Well, whenever someone uses the “Time Left” principle, subconsciously this triggers a magical human behavior – establishing a goal. If we use our friend driving scenario as an example – a friend who says “I’ll be there in 5 minutes” will probably do everything in their power to keep their promise – if you’re a good friend that is. And we were all taught at a young age to keep our promises.

Of course this can be off, and we all have some friends who are constantly late regardless of what they say and unexpected situations also arise. The goal here is not precision, the goal is an indicator of progress and how much effort is left. There is nothing wrong with adjusting “Time Left” should anything unexpected be encountered – both by a friend driving “Hey, there is an accident, I’ll be delayed.” as well as “hey, I found something new I need to fix and my Time Left changed”.

The byproduct of using “Time Left” is so powerful, it’s beyond the time numbers. It helps establish the goal – it helps swarm the team members and get them prepared in anticipation of handoff, it optimizes the delivery, keeps track of volume of work and most importantly, it eliminates Micro-Management by having a clear indication of the size of effort remaining.

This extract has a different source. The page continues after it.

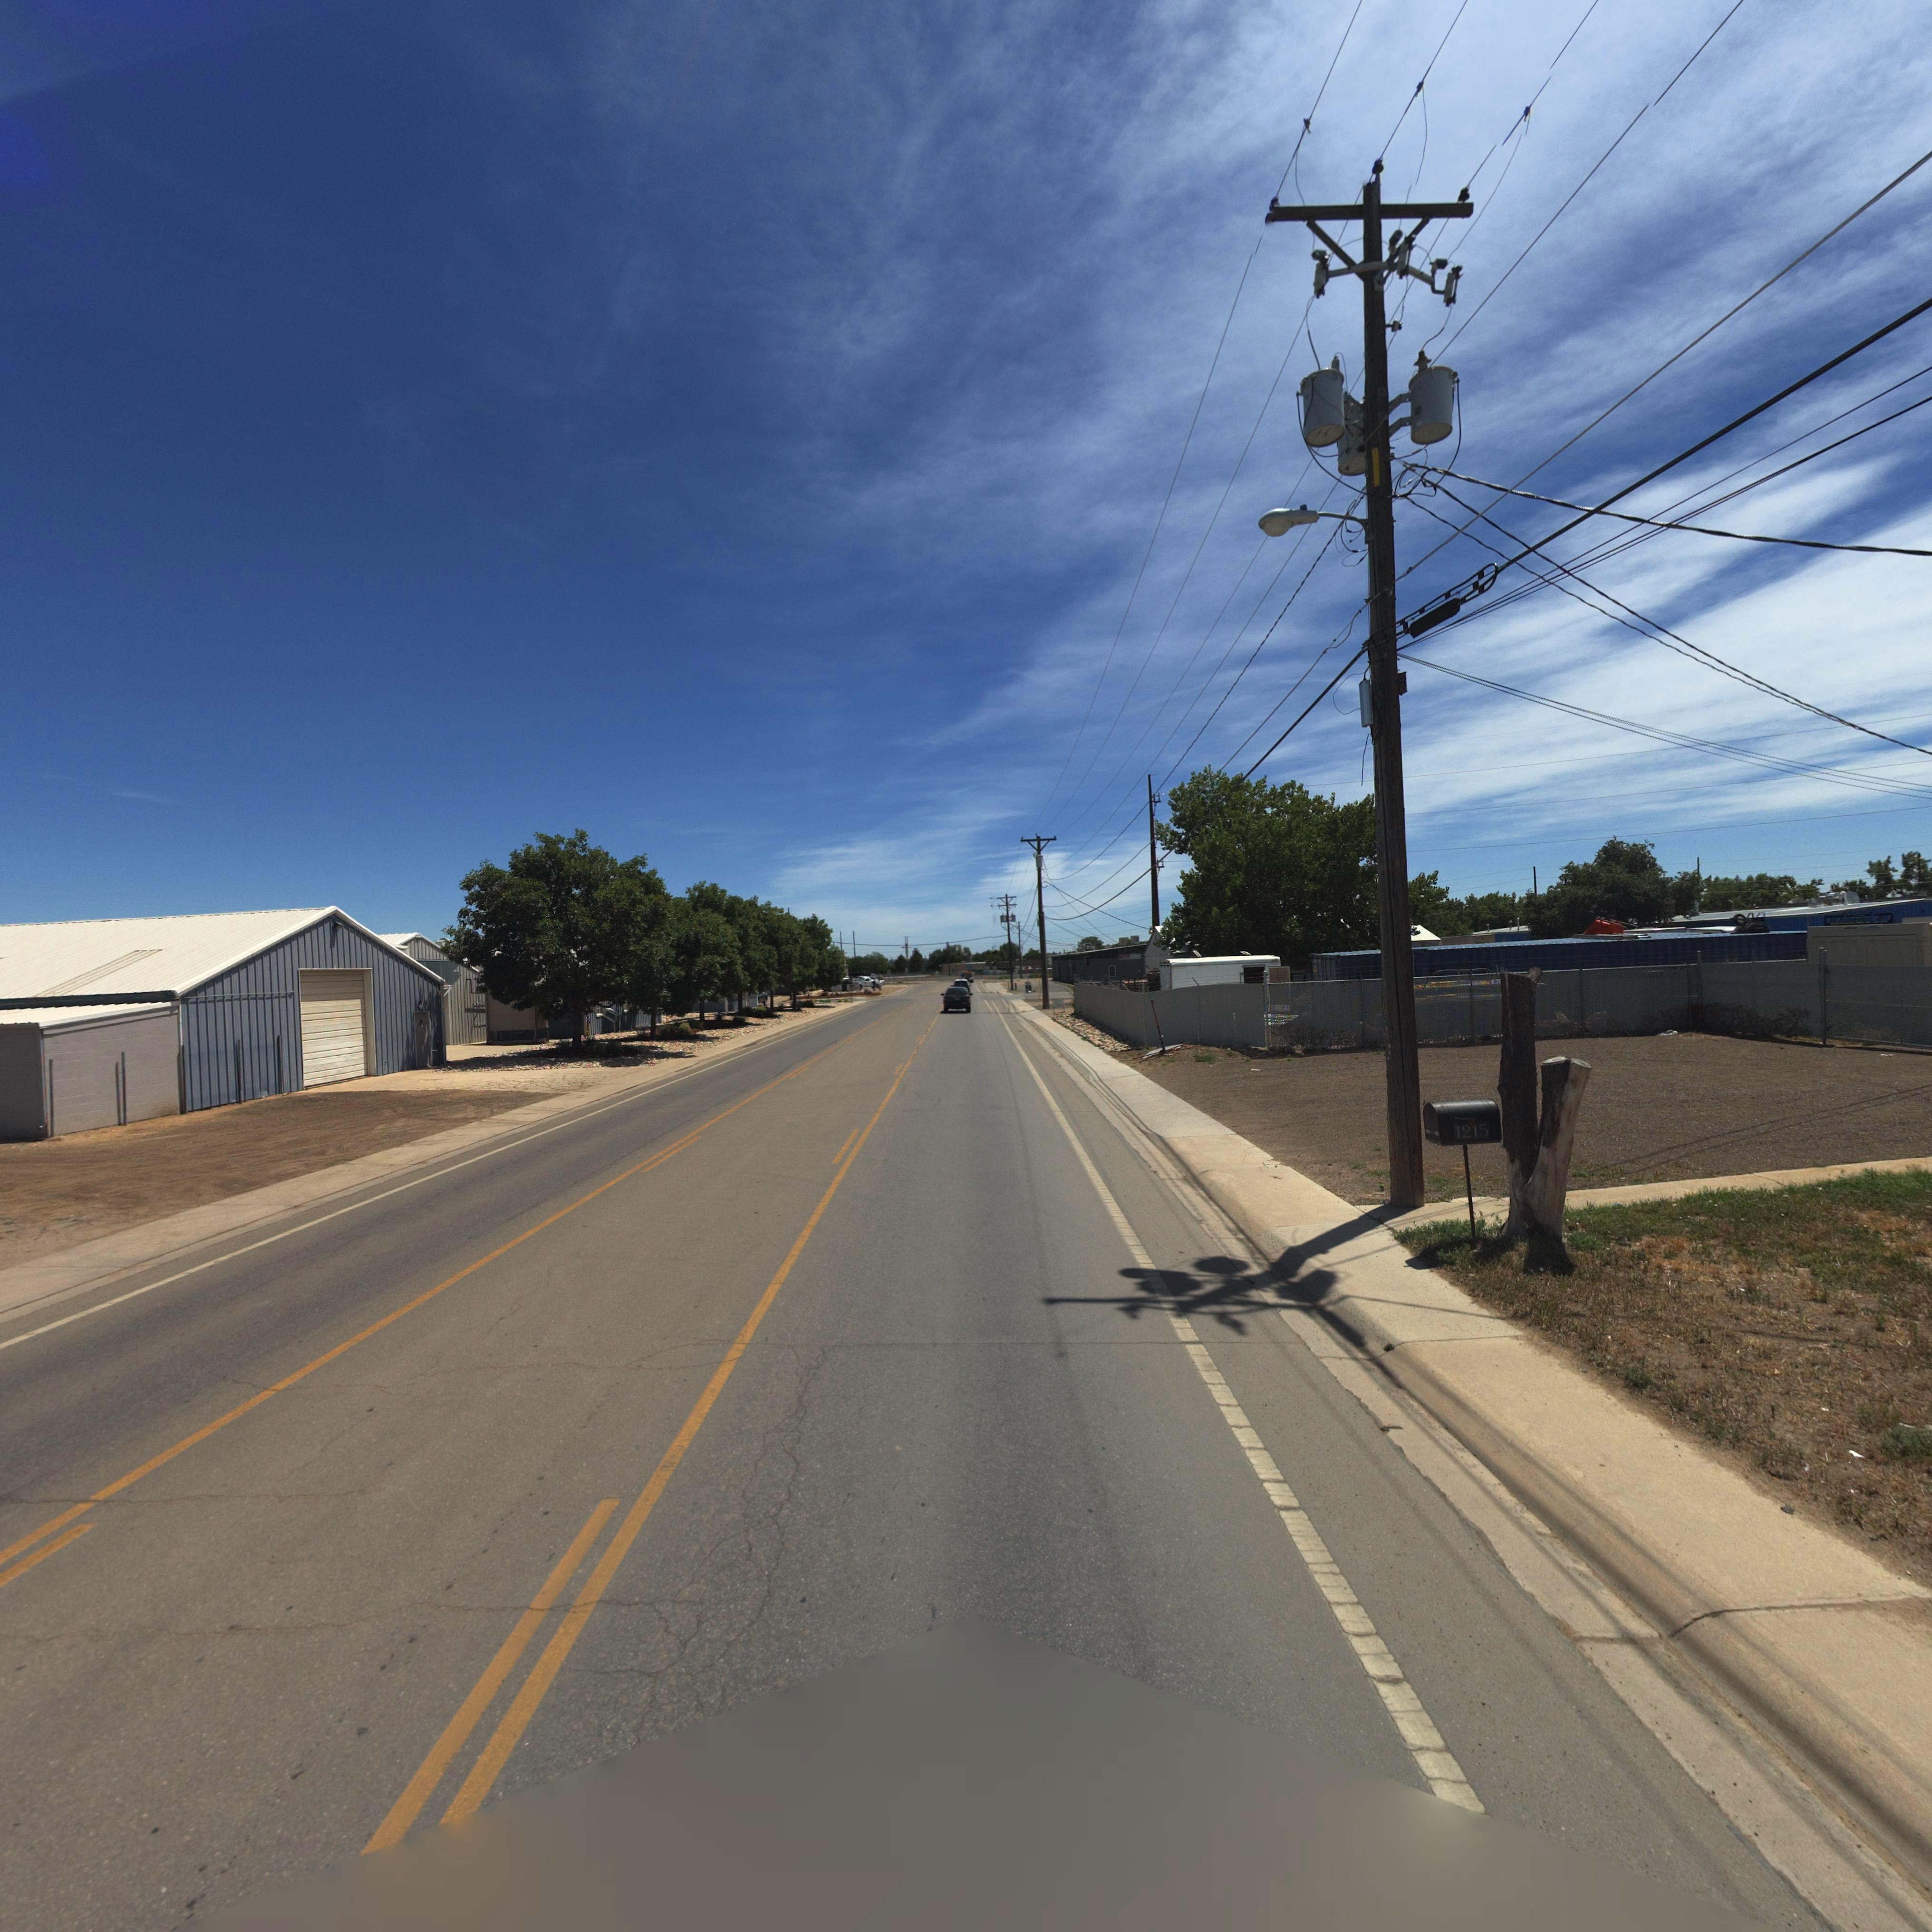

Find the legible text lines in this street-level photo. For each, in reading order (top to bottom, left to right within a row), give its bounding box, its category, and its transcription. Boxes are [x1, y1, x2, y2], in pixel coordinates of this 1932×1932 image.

A little bit of History before a final close

Agile Project Management tools of the past used hourly capacity based estimation methods which relied on Time Left indicators for many things including burndowns. Somewhere along the lines, this changed and the main Agile tooling metric became Velocity with Velocity based burndown charts and departing the Value Based stream principles. 

As a result, a lot of the value of Time Left was lost – merely as a byproduct of optimizing wrong metrics. We all know how poorly velocities are being understood and how it became one of the worst vanity metrics exercised by so many teams. Just like fashion, nothing is out of style and its time to bring back “Time Left” because the benefit of it is just so great.

Final Considerations

“Time Left” is measured in time – most often hours. To use it right, a story must be decomposed into tasks. Usually, the decomposition is done in presence of the entire Team and it’s the best time to offer a “Time Left” hourly number on every task. The number itself doesn’t matter as much in the beginning. Makes no sense arguing about its accuracy because the accuracy improves the closer the tasks or the entire Story is to completion. And this is where the magic happens.

While not intended for Forecasting, using Time Left estimation initially creates a reasonable Forecast of the time based effort to complete the Story. And if the team is disciplined to update task Time Left ( on our Team, we use a quote “update Time Left often, update Time Left all the time!”), you always get a clear picture of the size of the effort still remaining.

If you are struggling to keep track of things, give “Time Left” principle a try. You may be quite surprised with the results.